*WORK INSTRUCTION*.
Leave the pictures out and quote only the lines from the one with "PORSCHE CUP" down to the end of the listing below.

*DATA FOR ANALYSIS*.

# # # # # # #

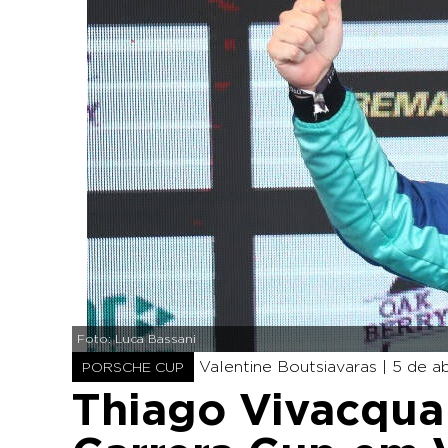
Foto: Luca Bassani
Valentine Boutsiavaras |
5 de ab
PORSCHE CUP
Thiago Vivacqua 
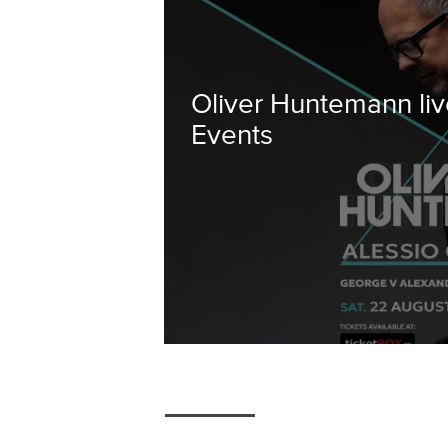
Oliver Huntemann li
Events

# # # # # # #

*EXERCISE OUTPUT*.
PORSCHE CUP
Thiago Vivacqua 
Oliver Huntemann li
Events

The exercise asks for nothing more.